I don't know if I've articulated this clearly--I think about it quite a bit, in my spare time. The last thing I want to see is the command line wrecked by trendy UX crap. Rather I want to see the real work on usability brought to bear. Linux doesn't have to be the next OS that limits you. Linux can be the OS that makes it easy to build new things, to do things no one has done before. Steve Jobs said that computers should be like a bicycle for the mind: it enhances what you can do, it lets you go farther to places you hadn't thought of before. And he seemed to fulfill that idea in things like HyperCard before dumping it in favor of turning people into content-grazing animals with stuff like the iPad.
Linux can be the bicycle for the mind, the thing that makes it easy to create, to build new things that haven't been done before, and for me at least the power of Linux for those tasks is in the VERBAL INTERFACE of the command line, as opposed to the limiting visual interface of, say, Windows. Windows, OS X, iOS, Android, whatever, they're all going in the direction of limitations, of allowing people to consume the limited content that exists in the world. OS X is a little better since it's so developer friendly, but it also shuns the command line in the same way Linux does.

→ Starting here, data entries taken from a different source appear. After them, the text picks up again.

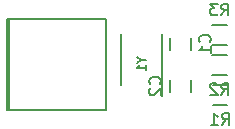
<source format=gbr>
G04 #@! TF.FileFunction,Legend,Bot*
%FSLAX46Y46*%
G04 Gerber Fmt 4.6, Leading zero omitted, Abs format (unit mm)*
G04 Created by KiCad (PCBNEW 4.0.4+dfsg1-stable) date Wed Feb 22 13:31:07 2017*
%MOMM*%
%LPD*%
G01*
G04 APERTURE LIST*
%ADD10C,0.100000*%
%ADD11C,0.150000*%
%ADD12C,0.127000*%
G04 APERTURE END LIST*
D10*
D11*
X84607400Y-59639200D02*
X76200000Y-59639200D01*
X84607400Y-67360800D02*
X76200000Y-67360800D01*
X76200000Y-59664600D02*
X76200000Y-67335400D01*
X76410820Y-67350640D02*
X76410820Y-59649360D01*
X84609940Y-59649360D02*
X84609940Y-67350640D01*
X85930000Y-60900000D02*
X85930000Y-65200000D01*
X89330000Y-66150000D02*
X89330000Y-60900000D01*
X91782000Y-61222000D02*
X91782000Y-62222000D01*
X90082000Y-62222000D02*
X90082000Y-61222000D01*
X90082000Y-65778000D02*
X90082000Y-64778000D01*
X91782000Y-64778000D02*
X91782000Y-65778000D01*
X94900000Y-65165000D02*
X93700000Y-65165000D01*
X93700000Y-66915000D02*
X94900000Y-66915000D01*
X94834000Y-62625000D02*
X93634000Y-62625000D01*
X93634000Y-64375000D02*
X94834000Y-64375000D01*
X93634000Y-61835000D02*
X94834000Y-61835000D01*
X94834000Y-60085000D02*
X93634000Y-60085000D01*
D12*
X87607957Y-63064143D02*
X87970814Y-63064143D01*
X87208814Y-62810143D02*
X87607957Y-63064143D01*
X87208814Y-63318143D01*
X87970814Y-63971286D02*
X87970814Y-63535858D01*
X87970814Y-63753572D02*
X87208814Y-63753572D01*
X87317671Y-63681001D01*
X87390243Y-63608429D01*
X87426529Y-63535858D01*
D11*
X93389143Y-61555334D02*
X93436762Y-61507715D01*
X93484381Y-61364858D01*
X93484381Y-61269620D01*
X93436762Y-61126762D01*
X93341524Y-61031524D01*
X93246286Y-60983905D01*
X93055810Y-60936286D01*
X92912952Y-60936286D01*
X92722476Y-60983905D01*
X92627238Y-61031524D01*
X92532000Y-61126762D01*
X92484381Y-61269620D01*
X92484381Y-61364858D01*
X92532000Y-61507715D01*
X92579619Y-61555334D01*
X93484381Y-62507715D02*
X93484381Y-61936286D01*
X93484381Y-62222000D02*
X92484381Y-62222000D01*
X92627238Y-62126762D01*
X92722476Y-62031524D01*
X92770095Y-61936286D01*
X89189143Y-65111334D02*
X89236762Y-65063715D01*
X89284381Y-64920858D01*
X89284381Y-64825620D01*
X89236762Y-64682762D01*
X89141524Y-64587524D01*
X89046286Y-64539905D01*
X88855810Y-64492286D01*
X88712952Y-64492286D01*
X88522476Y-64539905D01*
X88427238Y-64587524D01*
X88332000Y-64682762D01*
X88284381Y-64825620D01*
X88284381Y-64920858D01*
X88332000Y-65063715D01*
X88379619Y-65111334D01*
X88379619Y-65492286D02*
X88332000Y-65539905D01*
X88284381Y-65635143D01*
X88284381Y-65873239D01*
X88332000Y-65968477D01*
X88379619Y-66016096D01*
X88474857Y-66063715D01*
X88570095Y-66063715D01*
X88712952Y-66016096D01*
X89284381Y-65444667D01*
X89284381Y-66063715D01*
X94466666Y-68592381D02*
X94800000Y-68116190D01*
X95038095Y-68592381D02*
X95038095Y-67592381D01*
X94657142Y-67592381D01*
X94561904Y-67640000D01*
X94514285Y-67687619D01*
X94466666Y-67782857D01*
X94466666Y-67925714D01*
X94514285Y-68020952D01*
X94561904Y-68068571D01*
X94657142Y-68116190D01*
X95038095Y-68116190D01*
X93514285Y-68592381D02*
X94085714Y-68592381D01*
X93800000Y-68592381D02*
X93800000Y-67592381D01*
X93895238Y-67735238D01*
X93990476Y-67830476D01*
X94085714Y-67878095D01*
X94400666Y-66052381D02*
X94734000Y-65576190D01*
X94972095Y-66052381D02*
X94972095Y-65052381D01*
X94591142Y-65052381D01*
X94495904Y-65100000D01*
X94448285Y-65147619D01*
X94400666Y-65242857D01*
X94400666Y-65385714D01*
X94448285Y-65480952D01*
X94495904Y-65528571D01*
X94591142Y-65576190D01*
X94972095Y-65576190D01*
X94019714Y-65147619D02*
X93972095Y-65100000D01*
X93876857Y-65052381D01*
X93638761Y-65052381D01*
X93543523Y-65100000D01*
X93495904Y-65147619D01*
X93448285Y-65242857D01*
X93448285Y-65338095D01*
X93495904Y-65480952D01*
X94067333Y-66052381D01*
X93448285Y-66052381D01*
X94400666Y-59312381D02*
X94734000Y-58836190D01*
X94972095Y-59312381D02*
X94972095Y-58312381D01*
X94591142Y-58312381D01*
X94495904Y-58360000D01*
X94448285Y-58407619D01*
X94400666Y-58502857D01*
X94400666Y-58645714D01*
X94448285Y-58740952D01*
X94495904Y-58788571D01*
X94591142Y-58836190D01*
X94972095Y-58836190D01*
X94067333Y-58312381D02*
X93448285Y-58312381D01*
X93781619Y-58693333D01*
X93638761Y-58693333D01*
X93543523Y-58740952D01*
X93495904Y-58788571D01*
X93448285Y-58883810D01*
X93448285Y-59121905D01*
X93495904Y-59217143D01*
X93543523Y-59264762D01*
X93638761Y-59312381D01*
X93924476Y-59312381D01*
X94019714Y-59264762D01*
X94067333Y-59217143D01*
M02*

</source>
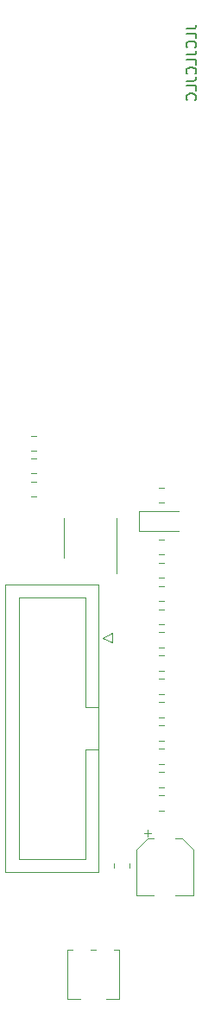
<source format=gbr>
%TF.GenerationSoftware,KiCad,Pcbnew,(6.0.0-0)*%
%TF.CreationDate,2022-12-13T23:32:20-05:00*%
%TF.ProjectId,synth-808,73796e74-682d-4383-9038-2e6b69636164,rev?*%
%TF.SameCoordinates,Original*%
%TF.FileFunction,Legend,Bot*%
%TF.FilePolarity,Positive*%
%FSLAX46Y46*%
G04 Gerber Fmt 4.6, Leading zero omitted, Abs format (unit mm)*
G04 Created by KiCad (PCBNEW (6.0.0-0)) date 2022-12-13 23:32:20*
%MOMM*%
%LPD*%
G01*
G04 APERTURE LIST*
%ADD10C,0.150000*%
%ADD11C,0.120000*%
G04 APERTURE END LIST*
D10*
X66508380Y-48482666D02*
X67222666Y-48482666D01*
X67365523Y-48435047D01*
X67460761Y-48339809D01*
X67508380Y-48196952D01*
X67508380Y-48101714D01*
X67508380Y-49435047D02*
X67508380Y-48958857D01*
X66508380Y-48958857D01*
X67413142Y-50339809D02*
X67460761Y-50292190D01*
X67508380Y-50149333D01*
X67508380Y-50054095D01*
X67460761Y-49911238D01*
X67365523Y-49816000D01*
X67270285Y-49768380D01*
X67079809Y-49720761D01*
X66936952Y-49720761D01*
X66746476Y-49768380D01*
X66651238Y-49816000D01*
X66556000Y-49911238D01*
X66508380Y-50054095D01*
X66508380Y-50149333D01*
X66556000Y-50292190D01*
X66603619Y-50339809D01*
X66508380Y-51054095D02*
X67222666Y-51054095D01*
X67365523Y-51006476D01*
X67460761Y-50911238D01*
X67508380Y-50768380D01*
X67508380Y-50673142D01*
X67508380Y-52006476D02*
X67508380Y-51530285D01*
X66508380Y-51530285D01*
X67413142Y-52911238D02*
X67460761Y-52863619D01*
X67508380Y-52720761D01*
X67508380Y-52625523D01*
X67460761Y-52482666D01*
X67365523Y-52387428D01*
X67270285Y-52339809D01*
X67079809Y-52292190D01*
X66936952Y-52292190D01*
X66746476Y-52339809D01*
X66651238Y-52387428D01*
X66556000Y-52482666D01*
X66508380Y-52625523D01*
X66508380Y-52720761D01*
X66556000Y-52863619D01*
X66603619Y-52911238D01*
X66508380Y-53625523D02*
X67222666Y-53625523D01*
X67365523Y-53577904D01*
X67460761Y-53482666D01*
X67508380Y-53339809D01*
X67508380Y-53244571D01*
X67508380Y-54577904D02*
X67508380Y-54101714D01*
X66508380Y-54101714D01*
X67413142Y-55482666D02*
X67460761Y-55435047D01*
X67508380Y-55292190D01*
X67508380Y-55196952D01*
X67460761Y-55054095D01*
X67365523Y-54958857D01*
X67270285Y-54911238D01*
X67079809Y-54863619D01*
X66936952Y-54863619D01*
X66746476Y-54911238D01*
X66651238Y-54958857D01*
X66556000Y-55054095D01*
X66508380Y-55196952D01*
X66508380Y-55292190D01*
X66556000Y-55435047D01*
X66603619Y-55482666D01*
D11*
%TO.C,RV3*%
X59924000Y-143644000D02*
X59924000Y-138804000D01*
X54884000Y-143644000D02*
X54884000Y-138804000D01*
X59924000Y-143644000D02*
X58644000Y-143644000D01*
X56164000Y-143644000D02*
X54884000Y-143644000D01*
X59924000Y-138804000D02*
X59444000Y-138804000D01*
X57664000Y-138804000D02*
X57144000Y-138804000D01*
X55364000Y-138804000D02*
X54884000Y-138804000D01*
X59544000Y-143644000D02*
X59544000Y-143644000D01*
X59544000Y-143644000D02*
X58644000Y-143644000D01*
X59544000Y-143644000D02*
X58644000Y-143644000D01*
%TO.C,R9*%
X59463000Y-130783064D02*
X59463000Y-130328936D01*
X60933000Y-130783064D02*
X60933000Y-130328936D01*
%TO.C,C4*%
X66111563Y-127924000D02*
X65476000Y-127924000D01*
X62731000Y-127059000D02*
X62731000Y-127684000D01*
X67176000Y-128988437D02*
X67176000Y-133444000D01*
X62720437Y-127924000D02*
X63356000Y-127924000D01*
X67176000Y-133444000D02*
X65476000Y-133444000D01*
X62418500Y-127371500D02*
X63043500Y-127371500D01*
X62720437Y-127924000D02*
X61656000Y-128988437D01*
X61656000Y-133444000D02*
X63356000Y-133444000D01*
X66111563Y-127924000D02*
X67176000Y-128988437D01*
X61656000Y-128988437D02*
X61656000Y-133444000D01*
%TO.C,C3*%
X64353252Y-120577000D02*
X63830748Y-120577000D01*
X64353252Y-119107000D02*
X63830748Y-119107000D01*
%TO.C,U2*%
X57900000Y-115056000D02*
X56590000Y-115056000D01*
X50090000Y-104306000D02*
X50090000Y-129906000D01*
X56590000Y-129906000D02*
X56590000Y-119156000D01*
X56590000Y-104306000D02*
X50090000Y-104306000D01*
X57900000Y-131206000D02*
X57900000Y-103006000D01*
X56590000Y-115056000D02*
X56590000Y-104306000D01*
X59290000Y-108716000D02*
X58290000Y-108216000D01*
X56590000Y-119156000D02*
X56590000Y-119156000D01*
X57900000Y-103006000D02*
X48780000Y-103006000D01*
X50090000Y-129906000D02*
X56590000Y-129906000D01*
X48780000Y-103006000D02*
X48780000Y-131206000D01*
X58290000Y-108216000D02*
X59290000Y-107716000D01*
X59290000Y-107716000D02*
X59290000Y-108716000D01*
X56590000Y-119156000D02*
X57900000Y-119156000D01*
X48780000Y-131206000D02*
X57900000Y-131206000D01*
%TO.C,R8*%
X63864936Y-116821000D02*
X64319064Y-116821000D01*
X63864936Y-118291000D02*
X64319064Y-118291000D01*
%TO.C,C1*%
X64353252Y-102351000D02*
X63830748Y-102351000D01*
X64353252Y-100881000D02*
X63830748Y-100881000D01*
%TO.C,R1*%
X64319064Y-103167000D02*
X63864936Y-103167000D01*
X64319064Y-104637000D02*
X63864936Y-104637000D01*
%TO.C,R11*%
X64319064Y-106911000D02*
X63864936Y-106911000D01*
X64319064Y-105441000D02*
X63864936Y-105441000D01*
%TO.C,R5*%
X63864936Y-125149000D02*
X64319064Y-125149000D01*
X63864936Y-123679000D02*
X64319064Y-123679000D01*
%TO.C,U1*%
X59652000Y-98412000D02*
X59652000Y-101862000D01*
X59652000Y-98412000D02*
X59652000Y-96462000D01*
X54532000Y-98412000D02*
X54532000Y-96462000D01*
X54532000Y-98412000D02*
X54532000Y-100362000D01*
%TO.C,R3*%
X64319064Y-93515000D02*
X63864936Y-93515000D01*
X64319064Y-94985000D02*
X63864936Y-94985000D01*
%TO.C,R4*%
X51334936Y-92893000D02*
X51789064Y-92893000D01*
X51334936Y-94363000D02*
X51789064Y-94363000D01*
%TO.C,C2*%
X63830748Y-121393000D02*
X64353252Y-121393000D01*
X63830748Y-122863000D02*
X64353252Y-122863000D01*
%TO.C,D1*%
X61842000Y-97790000D02*
X61842000Y-95790000D01*
X61842000Y-97790000D02*
X65742000Y-97790000D01*
X61842000Y-95790000D02*
X65742000Y-95790000D01*
%TO.C,R7*%
X51789064Y-92077000D02*
X51334936Y-92077000D01*
X51789064Y-90607000D02*
X51334936Y-90607000D01*
%TO.C,R2*%
X63864936Y-98595000D02*
X64319064Y-98595000D01*
X63864936Y-100065000D02*
X64319064Y-100065000D01*
%TO.C,R10*%
X63864936Y-109963000D02*
X64319064Y-109963000D01*
X63864936Y-111433000D02*
X64319064Y-111433000D01*
%TO.C,R12*%
X64319064Y-113719000D02*
X63864936Y-113719000D01*
X64319064Y-112249000D02*
X63864936Y-112249000D01*
%TO.C,C5*%
X63830748Y-107677000D02*
X64353252Y-107677000D01*
X63830748Y-109147000D02*
X64353252Y-109147000D01*
%TO.C,R13*%
X51334936Y-88419000D02*
X51789064Y-88419000D01*
X51334936Y-89889000D02*
X51789064Y-89889000D01*
%TO.C,R6*%
X64319064Y-116005000D02*
X63864936Y-116005000D01*
X64319064Y-114535000D02*
X63864936Y-114535000D01*
%TD*%
M02*

</source>
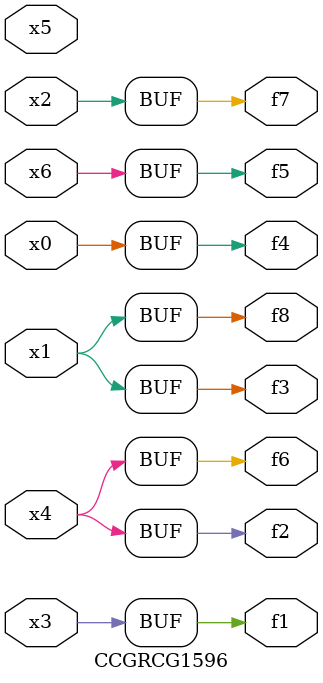
<source format=v>
module CCGRCG1596(
	input x0, x1, x2, x3, x4, x5, x6,
	output f1, f2, f3, f4, f5, f6, f7, f8
);
	assign f1 = x3;
	assign f2 = x4;
	assign f3 = x1;
	assign f4 = x0;
	assign f5 = x6;
	assign f6 = x4;
	assign f7 = x2;
	assign f8 = x1;
endmodule

</source>
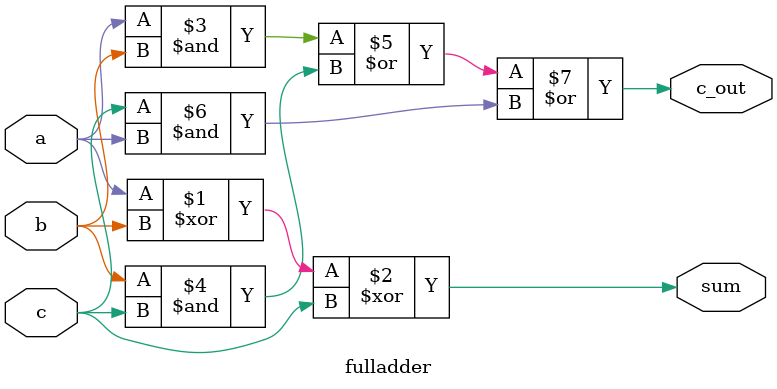
<source format=v>
module fulladder(sum,c_out,a,b,c);

input a,b,c;
output sum,c_out;

assign sum=a ^ b ^ c ;
assign c_out = ( a & b ) | ( b & c ) | ( c & a );
































endmodule 
</source>
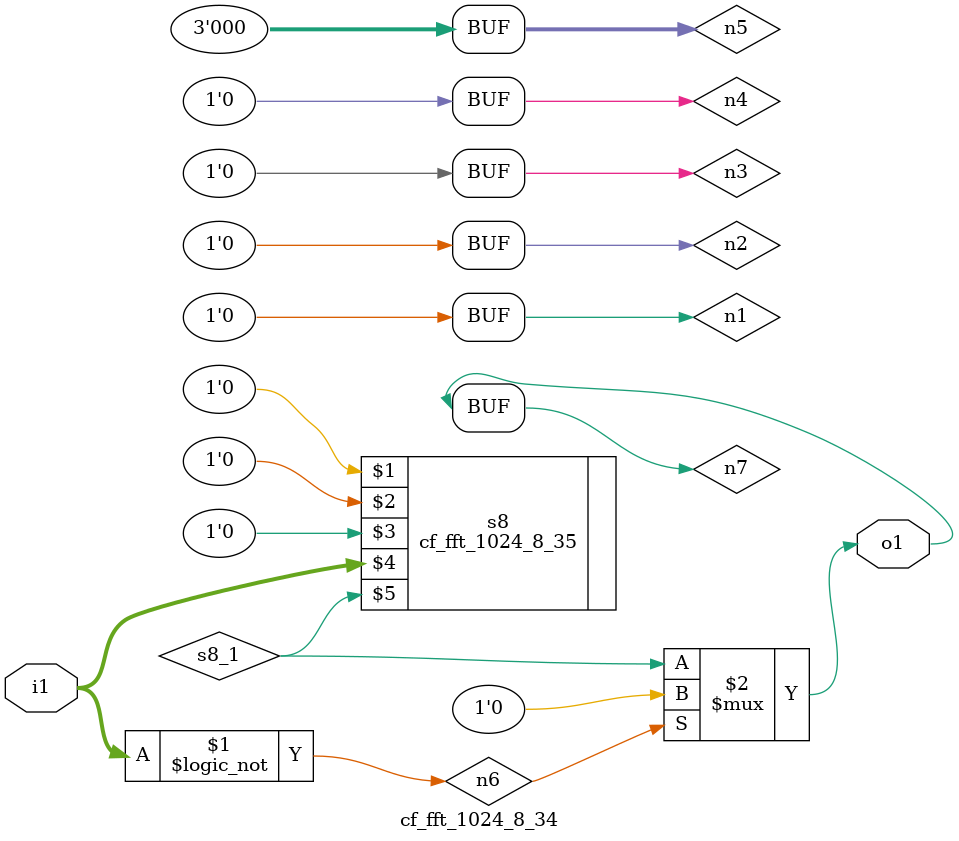
<source format=v>
module cf_fft_1024_8_34 (i1, o1);
input  [2:0] i1;
output o1;
wire   n1;
wire   n2;
wire   n3;
wire   n4;
wire   [2:0] n5;
wire   n6;
wire   n7;
wire   s8_1;
assign n1 = 1'b0;
assign n2 = 1'b0;
assign n3 = 1'b0;
assign n4 = 1'b0;
assign n5 = 3'b000;
assign n6 = i1 == n5;
assign n7 = n6 ? n4 : s8_1;
cf_fft_1024_8_35 s8 (n1, n2, n3, i1, s8_1);
assign o1 = n7;
endmodule

</source>
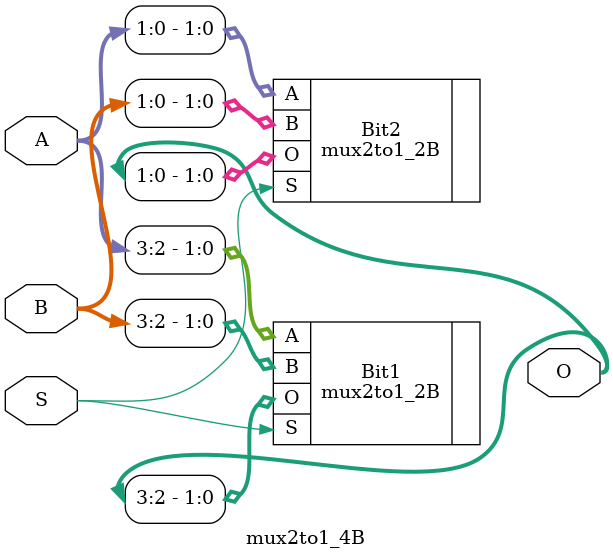
<source format=v>
module mux2to1_4B (S,A,B,O);
	input S;
	input [3:0] A,B;
	output [3:0] O;
	mux2to1_2B Bit1(.S(S), .A(A[3:2]),.B(B[3:2]),.O(O[3:2]));
	mux2to1_2B Bit2(.S(S), .A(A[1:0]),.B(B[1:0]),.O(O[1:0]));
endmodule

</source>
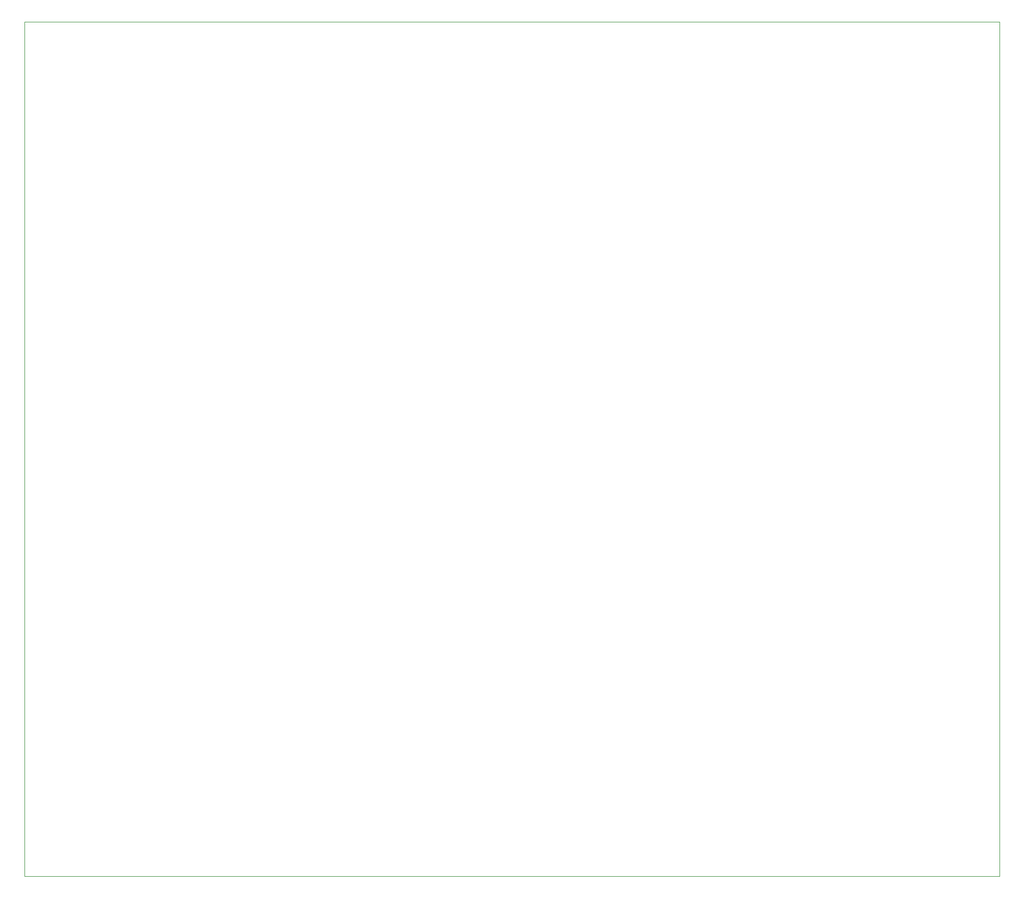
<source format=gbr>
%TF.GenerationSoftware,KiCad,Pcbnew,7.0.5*%
%TF.CreationDate,2023-09-24T16:41:29-07:00*%
%TF.ProjectId,FullSchematic,46756c6c-5363-4686-956d-617469632e6b,rev?*%
%TF.SameCoordinates,Original*%
%TF.FileFunction,Profile,NP*%
%FSLAX46Y46*%
G04 Gerber Fmt 4.6, Leading zero omitted, Abs format (unit mm)*
G04 Created by KiCad (PCBNEW 7.0.5) date 2023-09-24 16:41:29*
%MOMM*%
%LPD*%
G01*
G04 APERTURE LIST*
%TA.AperFunction,Profile*%
%ADD10C,0.100000*%
%TD*%
G04 APERTURE END LIST*
D10*
X60000000Y-24000000D02*
X215000000Y-24000000D01*
X215000000Y-160000000D01*
X60000000Y-160000000D01*
X60000000Y-24000000D01*
M02*

</source>
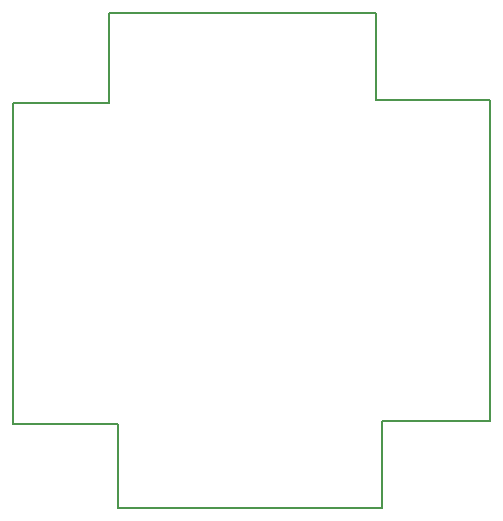
<source format=gbr>
G04 #@! TF.FileFunction,Profile,NP*
%FSLAX46Y46*%
G04 Gerber Fmt 4.6, Leading zero omitted, Abs format (unit mm)*
G04 Created by KiCad (PCBNEW 4.0.0-rc1-stable) date Sun 22 Nov 2015 09:54:25 PM ICT*
%MOMM*%
G01*
G04 APERTURE LIST*
%ADD10C,0.100000*%
%ADD11C,0.150000*%
G04 APERTURE END LIST*
D10*
D11*
X92964000Y-120142000D02*
X93472000Y-120142000D01*
X92964000Y-122936000D02*
X92964000Y-120142000D01*
X92964000Y-122936000D02*
X92964000Y-122936000D01*
X92964000Y-127762000D02*
X92964000Y-122936000D01*
X84836000Y-127762000D02*
X92964000Y-127762000D01*
X84836000Y-154940000D02*
X84836000Y-127762000D01*
X93726000Y-154940000D02*
X84836000Y-154940000D01*
X93726000Y-162052000D02*
X93726000Y-154940000D01*
X116078000Y-162052000D02*
X93726000Y-162052000D01*
X116078000Y-154686000D02*
X116078000Y-162052000D01*
X125222000Y-154686000D02*
X116078000Y-154686000D01*
X125222000Y-127508000D02*
X125222000Y-154686000D01*
X115570000Y-127508000D02*
X125222000Y-127508000D01*
X115570000Y-120142000D02*
X115570000Y-127508000D01*
X93472000Y-120142000D02*
X115570000Y-120142000D01*
M02*

</source>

This isn't just to say that Linux should be for power-users: Linux should CREATE power users. After years and years of miserable trial and error, I have become proficient enough with the command line that people ask me how to do things. It was extremely difficult to learn. It doesn't have to be that hard. The command line interface, because it is a verbal interface, is what enables a computer to have infinite potential. Maybe there needs to be a new shell, like what I was describing above, or maybe a scripting language that's more obvious to computer-know-nothings. But the potential there, and it is in the command line, not the GUI.
Developers! Don't be embarrassed by the command line! It is strength, not weakness, and not even Apple realizes it. Stop trying to dumb down Linux, in pursuit of users you think are dumb--even the dumbest people are pretty smart, and get bored of just sitting around consuming "content". Let's make Linux the bicycle of the mind by embracing the command line.